What people aren’t always aware of is that once you have provided your Visa Debit card details to a supplier of services, you are making a guaranteed card payment, meaning that whatever happens, you owe the supplier of services that money, no matter what. Even if your card is cancelled, the supplier of services can still take their payment due to the way the Visa Debit card scheme works. Because someone has assumed that cancelling their Visa Debit card with their bank prevents this from happening, they’re in for a nasty surprise when their bank account becomes overdrawn and they incur charges after the borrowed money has been debited. This blame is then attributed to the “payday loan” company.
Similarly, agreeing to pay back any money borrowed via Direct Debit with your bank and subsequently cancelling the Direct Debit with your bank doesn’t stop the “payday loan” company from setting up a new Direct Debit and attempting to take the payment again at a later date. In most cases, unless you contact your bank directly, you won’t even be able to tell if a Direct Debit has been set up on your account until the first payment has been taken.
I believe that the general consensus about “payday loan” companies is that as you haven’t physically signed anything in agreement to borrowing money, you can take the piss and attempt to avoid or delay paying any money back. It doesn’t work like that.
“Payday loan” companies are businesses that operate in financial convenience. If you think they are expensive, don’t use them.

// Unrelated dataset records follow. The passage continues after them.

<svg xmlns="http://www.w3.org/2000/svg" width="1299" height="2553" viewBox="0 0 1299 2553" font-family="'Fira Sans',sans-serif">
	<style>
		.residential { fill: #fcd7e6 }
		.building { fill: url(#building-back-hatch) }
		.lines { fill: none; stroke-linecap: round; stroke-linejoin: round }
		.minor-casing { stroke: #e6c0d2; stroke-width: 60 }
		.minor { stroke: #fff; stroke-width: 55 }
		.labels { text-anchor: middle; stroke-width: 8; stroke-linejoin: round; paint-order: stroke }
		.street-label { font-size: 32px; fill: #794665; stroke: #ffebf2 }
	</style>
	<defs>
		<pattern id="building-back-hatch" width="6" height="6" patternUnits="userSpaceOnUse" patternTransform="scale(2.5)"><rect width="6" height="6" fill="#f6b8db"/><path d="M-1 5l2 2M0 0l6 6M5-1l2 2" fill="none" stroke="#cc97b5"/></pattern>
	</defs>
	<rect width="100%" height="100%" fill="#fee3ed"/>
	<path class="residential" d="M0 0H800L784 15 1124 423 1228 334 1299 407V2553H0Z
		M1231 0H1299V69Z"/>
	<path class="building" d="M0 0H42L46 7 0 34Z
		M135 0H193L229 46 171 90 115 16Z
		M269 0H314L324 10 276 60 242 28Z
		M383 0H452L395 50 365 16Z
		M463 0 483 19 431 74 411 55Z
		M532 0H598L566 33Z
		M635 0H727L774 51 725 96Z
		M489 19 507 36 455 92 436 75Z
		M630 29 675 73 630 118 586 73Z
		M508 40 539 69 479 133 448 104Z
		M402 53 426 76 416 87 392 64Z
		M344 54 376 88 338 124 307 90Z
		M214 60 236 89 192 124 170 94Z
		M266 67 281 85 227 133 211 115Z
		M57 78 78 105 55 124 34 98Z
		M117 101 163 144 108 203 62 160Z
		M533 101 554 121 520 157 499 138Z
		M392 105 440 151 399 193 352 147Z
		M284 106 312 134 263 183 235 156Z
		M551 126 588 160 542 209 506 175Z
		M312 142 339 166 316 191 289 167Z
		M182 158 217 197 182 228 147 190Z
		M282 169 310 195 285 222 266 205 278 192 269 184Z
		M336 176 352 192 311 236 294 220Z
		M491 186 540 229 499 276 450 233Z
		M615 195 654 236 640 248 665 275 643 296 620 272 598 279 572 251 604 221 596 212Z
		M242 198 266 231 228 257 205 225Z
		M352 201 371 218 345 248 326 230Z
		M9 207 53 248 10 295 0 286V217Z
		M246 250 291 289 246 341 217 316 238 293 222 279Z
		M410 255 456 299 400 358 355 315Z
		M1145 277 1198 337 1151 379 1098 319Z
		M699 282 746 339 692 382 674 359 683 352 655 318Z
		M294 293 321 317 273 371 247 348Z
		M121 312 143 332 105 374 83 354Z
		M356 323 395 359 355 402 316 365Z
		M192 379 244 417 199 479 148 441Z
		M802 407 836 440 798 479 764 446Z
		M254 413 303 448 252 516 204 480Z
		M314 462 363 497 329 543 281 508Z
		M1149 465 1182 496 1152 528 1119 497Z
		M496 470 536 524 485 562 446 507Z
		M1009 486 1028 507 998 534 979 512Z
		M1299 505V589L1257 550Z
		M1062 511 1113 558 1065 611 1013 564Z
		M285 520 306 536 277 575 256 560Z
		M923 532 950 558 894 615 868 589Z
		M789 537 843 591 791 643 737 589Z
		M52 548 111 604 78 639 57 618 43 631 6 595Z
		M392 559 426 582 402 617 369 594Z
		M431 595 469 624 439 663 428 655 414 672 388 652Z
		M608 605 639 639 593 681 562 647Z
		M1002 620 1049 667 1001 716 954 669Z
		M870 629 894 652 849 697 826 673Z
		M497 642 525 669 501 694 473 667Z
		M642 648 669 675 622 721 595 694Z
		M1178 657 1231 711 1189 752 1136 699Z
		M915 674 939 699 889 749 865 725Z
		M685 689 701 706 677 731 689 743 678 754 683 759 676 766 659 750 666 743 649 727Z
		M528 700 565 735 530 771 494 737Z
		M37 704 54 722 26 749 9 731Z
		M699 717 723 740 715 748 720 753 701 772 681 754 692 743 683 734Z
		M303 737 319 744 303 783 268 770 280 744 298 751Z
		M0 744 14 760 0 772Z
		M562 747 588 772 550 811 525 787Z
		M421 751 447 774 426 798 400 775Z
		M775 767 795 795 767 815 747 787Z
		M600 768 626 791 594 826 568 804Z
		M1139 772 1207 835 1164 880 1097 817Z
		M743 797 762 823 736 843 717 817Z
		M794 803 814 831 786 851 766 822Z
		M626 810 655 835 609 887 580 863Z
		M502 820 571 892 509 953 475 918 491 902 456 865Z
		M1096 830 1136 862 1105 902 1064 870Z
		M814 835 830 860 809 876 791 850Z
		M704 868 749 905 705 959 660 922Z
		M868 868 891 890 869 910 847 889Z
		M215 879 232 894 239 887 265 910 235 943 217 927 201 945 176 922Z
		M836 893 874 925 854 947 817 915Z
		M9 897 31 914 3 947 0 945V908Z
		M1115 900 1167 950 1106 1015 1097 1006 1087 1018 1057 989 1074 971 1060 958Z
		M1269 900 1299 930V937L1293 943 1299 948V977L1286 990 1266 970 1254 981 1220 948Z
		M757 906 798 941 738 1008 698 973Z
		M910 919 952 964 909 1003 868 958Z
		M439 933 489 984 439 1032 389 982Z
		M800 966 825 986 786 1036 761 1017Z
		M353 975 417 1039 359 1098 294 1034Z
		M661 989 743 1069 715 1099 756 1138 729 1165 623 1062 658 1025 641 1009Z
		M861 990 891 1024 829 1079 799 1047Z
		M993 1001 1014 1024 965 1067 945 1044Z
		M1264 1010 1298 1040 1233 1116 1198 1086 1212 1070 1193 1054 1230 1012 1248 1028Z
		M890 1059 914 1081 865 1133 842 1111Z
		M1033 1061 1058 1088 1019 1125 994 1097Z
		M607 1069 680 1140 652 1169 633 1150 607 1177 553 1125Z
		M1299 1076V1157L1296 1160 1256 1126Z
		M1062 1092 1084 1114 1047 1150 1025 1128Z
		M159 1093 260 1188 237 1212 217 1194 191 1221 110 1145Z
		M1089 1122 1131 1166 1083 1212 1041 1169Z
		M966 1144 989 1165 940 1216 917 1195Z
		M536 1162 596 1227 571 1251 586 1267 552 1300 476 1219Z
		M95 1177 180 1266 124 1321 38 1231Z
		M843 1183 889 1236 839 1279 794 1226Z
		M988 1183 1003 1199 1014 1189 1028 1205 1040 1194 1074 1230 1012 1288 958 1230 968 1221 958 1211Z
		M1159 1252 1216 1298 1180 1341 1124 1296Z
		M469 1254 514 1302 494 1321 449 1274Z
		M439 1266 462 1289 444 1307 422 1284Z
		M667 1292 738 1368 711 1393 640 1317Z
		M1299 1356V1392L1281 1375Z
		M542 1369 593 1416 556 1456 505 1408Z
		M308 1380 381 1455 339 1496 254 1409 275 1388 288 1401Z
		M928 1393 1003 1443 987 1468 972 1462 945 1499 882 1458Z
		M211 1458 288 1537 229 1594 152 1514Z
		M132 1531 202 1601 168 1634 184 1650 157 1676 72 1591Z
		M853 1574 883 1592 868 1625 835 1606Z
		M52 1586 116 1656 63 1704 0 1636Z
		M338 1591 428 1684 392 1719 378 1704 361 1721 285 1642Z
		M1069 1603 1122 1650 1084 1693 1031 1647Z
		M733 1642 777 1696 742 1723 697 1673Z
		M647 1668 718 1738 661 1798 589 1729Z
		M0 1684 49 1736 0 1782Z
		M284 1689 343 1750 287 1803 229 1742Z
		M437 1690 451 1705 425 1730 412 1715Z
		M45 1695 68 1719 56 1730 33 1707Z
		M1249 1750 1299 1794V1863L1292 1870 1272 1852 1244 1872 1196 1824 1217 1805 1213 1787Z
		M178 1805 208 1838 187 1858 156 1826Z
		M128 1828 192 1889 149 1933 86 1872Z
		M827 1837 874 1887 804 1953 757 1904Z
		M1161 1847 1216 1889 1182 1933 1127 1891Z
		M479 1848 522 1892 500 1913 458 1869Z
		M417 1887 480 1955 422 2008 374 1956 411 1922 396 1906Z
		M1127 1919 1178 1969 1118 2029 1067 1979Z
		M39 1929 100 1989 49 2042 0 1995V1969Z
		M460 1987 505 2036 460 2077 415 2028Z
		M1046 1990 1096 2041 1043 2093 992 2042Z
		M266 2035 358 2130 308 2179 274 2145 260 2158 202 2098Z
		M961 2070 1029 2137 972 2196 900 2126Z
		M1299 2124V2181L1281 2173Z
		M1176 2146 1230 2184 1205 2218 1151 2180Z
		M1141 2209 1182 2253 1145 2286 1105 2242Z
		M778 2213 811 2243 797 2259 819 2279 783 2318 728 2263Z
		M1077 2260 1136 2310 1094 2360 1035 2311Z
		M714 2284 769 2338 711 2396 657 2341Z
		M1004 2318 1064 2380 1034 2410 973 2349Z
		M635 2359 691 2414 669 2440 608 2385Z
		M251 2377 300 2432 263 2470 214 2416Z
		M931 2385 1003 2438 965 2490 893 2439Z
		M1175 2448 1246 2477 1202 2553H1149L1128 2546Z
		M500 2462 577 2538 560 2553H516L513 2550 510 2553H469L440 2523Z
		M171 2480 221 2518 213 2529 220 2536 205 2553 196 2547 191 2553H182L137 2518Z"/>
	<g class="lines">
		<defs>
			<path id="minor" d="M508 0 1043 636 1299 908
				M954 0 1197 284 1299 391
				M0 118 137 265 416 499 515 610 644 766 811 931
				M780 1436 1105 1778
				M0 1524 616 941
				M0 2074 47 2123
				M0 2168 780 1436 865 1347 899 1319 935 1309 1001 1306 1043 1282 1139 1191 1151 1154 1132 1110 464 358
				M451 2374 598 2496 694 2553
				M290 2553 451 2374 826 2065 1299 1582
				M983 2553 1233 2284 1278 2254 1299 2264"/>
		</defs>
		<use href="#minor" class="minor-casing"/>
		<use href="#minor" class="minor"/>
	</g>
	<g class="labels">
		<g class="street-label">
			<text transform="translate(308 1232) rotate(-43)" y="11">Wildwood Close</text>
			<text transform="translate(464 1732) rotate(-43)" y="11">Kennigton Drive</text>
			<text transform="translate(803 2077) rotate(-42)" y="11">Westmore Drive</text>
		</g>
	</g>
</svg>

If you don’t think you can pay back the money you intend to borrow, don’t use them. If you intend to cancel your Visa Debit card or Direct debit with your bank in the hope that you can avoid or delay paying any money back, don’t use them.
You can walk somewhere, or you can get a cab. Walking is free. A cab can be expensive but it will probably get you to where you want to go much quicker. You’d make your decision on which method to use based on financial and time constraints.
Do you see where I’m coming from? I can give you a dozen more examples, if you wanted.
I personally would avoid using a “payday loan” company, but, if I was desperate for a relatively small amount of cash and couldn’t borrow it from friends or family, I would consider using a “payday loan” company and accept that I have to pay for the convenience. It’s simply a service I can use if I want to.